A comparison of herpes simplex virus type 1 and varicella-zoster virus latency and reactivation

Abstract

Herpes simplex virus type 1 (HSV-1; human herpesvirus 1) and varicella-zoster virus (VZV; human herpesvirus 3) are human neurotropic alphaherpesviruses that cause lifelong infections in ganglia. Following primary infection and establishment of latency, HSV-1 reactivation typically results in herpes labialis (cold sores), but can occur frequently elsewhere on the body at the site of primary infection (e.g. whitlow), particularly at the genitals. Rarely, HSV-1 reactivation can cause encephalitis; however, a third of the cases of HSV-1 encephalitis are associated with HSV-1 primary infection. Primary VZV infection causes varicella (chickenpox) following which latent virus may reactivate decades later to produce herpes zoster (shingles), as well as an increasingly recognized number of subacute, acute and chronic neurological conditions. Following primary infection, both viruses establish a latent infection in neuronal cells in human peripheral ganglia. However, the detailed mechanisms of viral latency and reactivation have yet to be unravelled. In both cases latent viral DNA exists in an 'end-less' state where the ends of the virus genome are joined to form structures consistent with unit length episomes and concatemers, from which viral gene transcription is restricted. In latently infected ganglia, the most abundantly detected HSV-1 RNAs are the spliced products originating from the primary latency associated transcript (LAT). This primary LAT is an 8.3 kb unstable transcript from which two stable (1.5 and 2.0 kb) introns are spliced. Transcripts mapping to 12 VZV genes have been detected in human ganglia removed at autopsy; however, it is difficult to ascribe these as transcripts present during latent infection as early-stage virus reactivation may have transpired in the post-mortem time period in the ganglia. Nonetheless, low-level transcription of VZV ORF63 has been repeatedly detected in multiple ganglia removed as close to death as possible. There is increasing evidence that HSV-1 and VZV latency is epigenetically regulated. In vitro models that permit pathway analysis and identification of both epigenetic modulations and global transcriptional mechanisms of HSV-1 and VZV latency hold much promise for our future understanding in this complex area. This review summarizes the molecular biology of HSV-1 and VZV latency and reactivation, and also presents future directions for study.

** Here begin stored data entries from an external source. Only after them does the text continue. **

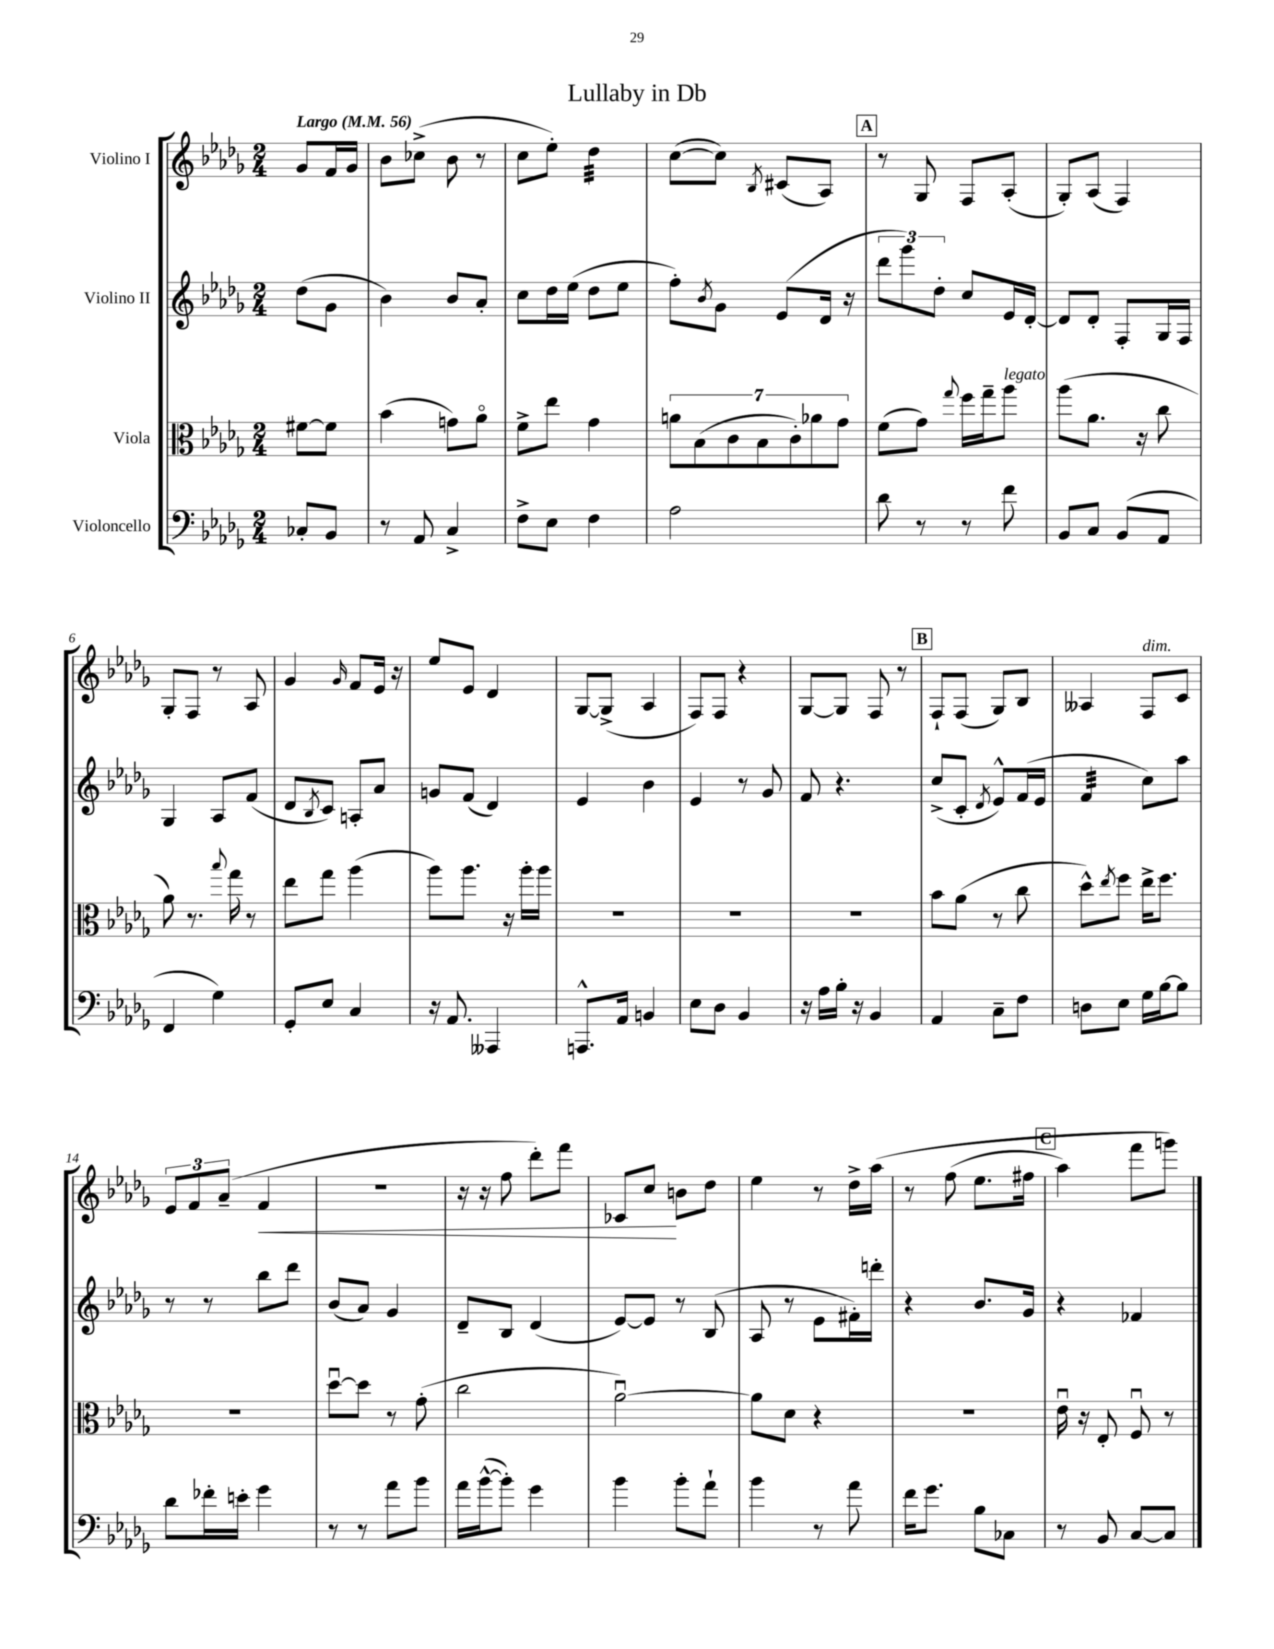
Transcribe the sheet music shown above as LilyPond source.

\header { title = "Lullaby in Db" }
<<
\new StaffGroup <<
\new Staff = "s0" \with { instrumentName = "Violino I" } {
    \clef treble \key des \major \numericTimeSignature \time 2/4 \partial 4 \tempo "Largo" 4 = 56
    ges'8 f'16 ges'16 |
    bes'8 ces''8->( bes'8 r8 |
    c''8 ees''8-.) des''4:32 |
    c''8~( c''8) \acciaccatura { bes8 } cis'8( aes8) |
    \mark \markup { \box "A" } r8 ges8 f8 aes8-.( |
    ges8-.) aes8( f4) |
    ges8-. f8 r8 aes8 |
    ges'4 \grace { ges'16 } f'8 ees'16 r16 |
    ees''8 ees'8 des'4 |
    ges8~ ges8->( aes4 |
    f8) f8 r4 |
    ges8~ ges8 f8 r8 |
    \mark \markup { \box "B" } f8-! f8( ges8) bes8 |
    aeses4 f8^\markup { \italic "dim." } c'8 |
    \tuplet 3/2 { ees'8 f'8 aes'8--( } f'4\< |
    r2 |
    r16 r16 f''8 des'''8-.) f'''8 |
    ces'8 c''8\! b'8 des''8 |
    ees''4 r8 des''16-> aes''16\( |
    r8 f''8( ees''8. fis''16 |
    \mark \markup { \box "C" } aes''4) f'''8 g'''8\) \bar "|." |
}
\new Staff = "s1" \with { instrumentName = "Violino II" } {
    \clef treble \key des \major \numericTimeSignature \time 2/4 \partial 4
    des''8( ges'8 |
    bes'4) bes'8 aes'8-. |
    c''8 des''16 ees''16( des''8 ees''8 |
    f''8-.) \acciaccatura { bes'8 } ges'8 ees'8( des'16 r16 |
    \mark \markup { \box "A" } \tuplet 3/2 { des'''8 ges'''8) des''8-. } c''8 ees'16 des'16~-. |
    des'8 des'8-. f8-. ges16 f16 |
    ges4 aes8 f'8( |
    des'8 \acciaccatura { bes8 } c'8) a8-. aes'8 |
    g'8 f'8( des'4) |
    ees'4 bes'4 |
    ees'4 r8 ges'8 |
    f'8 r4. |
    \mark \markup { \box "B" } c''8->( c'8-. \acciaccatura { des'8 } ees'8-^) f'16( ees'16 |
    f'4:32 c''8) aes''8 |
    r8 r8 bes''8 des'''8 |
    bes'8( aes'8) ges'4 |
    des'8-- bes8 des'4( |
    ees'8~) ees'8 r8 bes8( |
    aes8 r8 ees'8 fis'16-.) d'''16-. |
    r4 bes'8. ges'16 |
    \mark \markup { \box "C" } r4 fes'4 \bar "|." |
}
\new Staff = "s2" \with { instrumentName = "Viola" } {
    \clef alto \key des \major \numericTimeSignature \time 2/4 \partial 4
    fis'8~ fis'8 |
    bes'4( g'8) aes'8\flageolet |
    f'8-> ees''8 ges'4 |
    \tuplet 7/4 { a'8 bes8( c'8 bes8 c'8-.) aes'8 ges'8 } |
    \mark \markup { \box "A" } f'8( ges'8) \appoggiatura { ges''8 } f''16 ges''16-- aes''8^\markup { \italic "legato" } |
    aes''8( aes'8. r16 c''8 |
    aes'8) r8. \appoggiatura { bes''8 } ges''16 r8 |
    ees''8 ges''8 aes''4( |
    aes''8) aes''8. r16 aes''16-. aes''16 |
    R2 |
    R2 |
    R2 |
    \mark \markup { \box "B" } bes'8 aes'8( r8 c''8 |
    des''8-^) \acciaccatura { ees''8 } f''8 ees''16-> f''8. |
    r2 |
    des''8~\downbow des''8 r8 ges'8-.( |
    c''2 |
    aes'2~\downbow) |
    aes'8 des'8 r4 |
    r2 |
    \mark \markup { \box "C" } ees'16\downbow r16 ees8-. f8\downbow r8 \bar "|." |
}
\new Staff = "s3" \with { instrumentName = "Violoncello" } {
    \clef bass \key des \major \numericTimeSignature \time 2/4 \partial 4
    ces8-. bes,8 |
    r8 aes,8 c4-> |
    f8-> ees8 f4 |
    aes2 |
    \mark \markup { \box "A" } des'8 r8 r8 f'8 |
    bes,8 c8 bes,8( aes,8 |
    f,4 ges4) |
    ges,8-. ees8 c4 |
    r16 aes,8. aeses,,4 |
    a,,8.-^ aes,16 b,4 |
    ees8 des8 bes,4 |
    r16 aes16 bes16-. r16 bes,4 |
    \mark \markup { \box "B" } aes,4 c8-- f8 |
    d8 ees8 ges16 bes16~ bes8 |
    des'8 fes'16-. e'16-. ges'4 |
    r8 r8 aes'8 bes'8 |
    aes'16 bes'16~-^( bes'8-.) ges'4 |
    bes'4 bes'8-. aes'8-! |
    bes'4 r8 aes'8 |
    f'16 ges'8. bes8 ces8 |
    \mark \markup { \box "C" } r8 bes,8 c8~ c8 \bar "|." |
}
>>
>>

Fig. 1. HSV and VZV genomes. The HSV and VZV ORFs are represented by blue arrows on the genome maps. The diamond-shaped red lines denote the origin of DNA replication. Both the genomes have a unique long U_L and a unique short U_S region flanked by repeat regions (R_L and R_S). The VZV genome is ∼30 kbp smaller than the HSV genome. The primary HSV-1 latency associated transcript (LAT) along with the two (nested) introns is shown.

Fig. 2. Proposed pattern of alphaherpesvirus reactivation. HSV-1 DNA in latently infected murine trigeminal ganglia or VZV in human trigeminal ganglia removed ≤ 9 h post-mortem is episomal from which transcription is limited (LAT for HSV-1 and ORF63 for VZV). Following explant of latently infected HSV-1 mouse ganglia or human trigeminal ganglia >9 h post-mortem (VZV), virus gene transcription undergoes generalized deregulation (animation) characterized by transcription of multiple virus genes (only HSV-1 genes quantified < 24 h post-reactivation are identified). Following animation, HSV-1 gene transcription undergoes a shift from generalized to organized transcription that orchestrates protein synthesis with DNA replication resulting in release of progeny infectious virus by 24 h for HSV-1. To date, VZV reactivation with release of infectious virus from human ganglia explants has not been demonstrated, but VZV DNA replication has been detected by quantitative PCR analysis of human ganglia explants (Azarkh et al., 2012). Lower-right graph: y-axis, HSV-1 DNA copy number (black line) and VZV DNA copy number (red line); x-axis, time the human ganglia explants were incubated in optimized culture medium; data represent mean ± sem for virus DNA quantification by real-time, TaqMan-based PCR. In these same human trigeminal explanted cultures, HSV-1 DNA replication is also seen (black line). Release of progeny infectious VZV has yet to be attained in explant cultures of human trigeminal ganglia; however, VZV DNA replication has been detected by 5 days in explanted human trigeminal ganglia cultures (red line). IE, Intermediate-early; E, early; L, late.